Legendäre Duelle
»Wenn ich gegen sie spiele,
dann hasse ich sogar meine Schwester.«
Serena Williams
Ich habe Martin gehasst, aufrichtig und aus reinster Seele. Er war kein böser Mensch, ganz im Gegenteil, er war sogar ein ziemlich cooler Typ. Wir haben ein paar Mal versucht, gute oder vielleicht sogar beste Freunde zu werden, doch es ging nicht. Der einzige Grund, warum ich Martin zwölf Jahre lang nicht leiden konnte und warum er bis heute der Einzige ist, den ich in meinem Leben jemals aufrichtig gehasst habe: Er konnte genauso gut Tennis spielen wie ich. Wahrscheinlich war er sogar ein bisschen besser, aber das würde ich niemals zugeben. Er war ein ebenbürtiger Rivale, ein ewiger Feind, ein Duellant auf Augenhöhe.
Ich möchte behaupten, dass jeder, der schon mal einen Tennisschläger in der Hand hatte, kennt so jemanden, den er nur wegen dieses Sports nicht leiden kann.

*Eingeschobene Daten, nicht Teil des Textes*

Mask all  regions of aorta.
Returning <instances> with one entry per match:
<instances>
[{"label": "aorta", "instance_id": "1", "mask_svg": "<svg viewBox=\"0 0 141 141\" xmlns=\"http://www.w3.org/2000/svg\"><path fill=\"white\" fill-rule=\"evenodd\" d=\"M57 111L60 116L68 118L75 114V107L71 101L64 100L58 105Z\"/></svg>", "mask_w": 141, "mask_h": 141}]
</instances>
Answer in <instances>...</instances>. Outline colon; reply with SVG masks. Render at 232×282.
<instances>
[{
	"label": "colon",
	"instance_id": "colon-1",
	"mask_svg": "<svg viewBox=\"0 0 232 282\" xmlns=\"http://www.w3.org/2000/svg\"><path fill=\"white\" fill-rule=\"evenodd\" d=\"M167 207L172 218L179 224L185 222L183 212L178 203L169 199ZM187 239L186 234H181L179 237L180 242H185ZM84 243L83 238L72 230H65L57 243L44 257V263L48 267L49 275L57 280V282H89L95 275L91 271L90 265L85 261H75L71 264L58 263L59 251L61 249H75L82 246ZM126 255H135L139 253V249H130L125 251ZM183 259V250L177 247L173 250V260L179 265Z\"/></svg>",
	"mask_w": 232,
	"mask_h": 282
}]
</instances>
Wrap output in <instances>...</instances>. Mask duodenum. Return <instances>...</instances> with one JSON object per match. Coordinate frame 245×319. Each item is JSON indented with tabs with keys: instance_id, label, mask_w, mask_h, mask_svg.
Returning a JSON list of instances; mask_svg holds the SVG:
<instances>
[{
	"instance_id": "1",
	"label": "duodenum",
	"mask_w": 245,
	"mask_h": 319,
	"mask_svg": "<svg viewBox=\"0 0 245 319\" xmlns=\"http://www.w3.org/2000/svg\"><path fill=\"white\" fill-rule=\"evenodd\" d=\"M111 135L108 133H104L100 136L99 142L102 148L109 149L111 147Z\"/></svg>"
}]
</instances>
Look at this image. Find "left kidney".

Freilich gibt es diese wunderbaren Geschichten über die innige Freundschaft zwischen Chris Evert und Martina Navratilova. Es gibt die wahnwitzig schlechte Autobiografie von Tracy Austin, Beyond Center Court: My Story, in der sie über Navratilova schreibt: »Sie ist eine wunderbare Person, sehr sensibel und fürsorglich.« Es gibt diese witzigen Videos von Roger Federer und Rafael Nadal, wie sie beim Werbeauftritt für einen Sponsor miteinander feixen oder beim Laver Cup gemeinsam im Doppel antreten. Es gibt aber auch dieses Wimbledon-Finale 2008, bei dem beide am Ende kaum noch stehen können und sich trotzdem gegenseitig über den Platz scheuchen.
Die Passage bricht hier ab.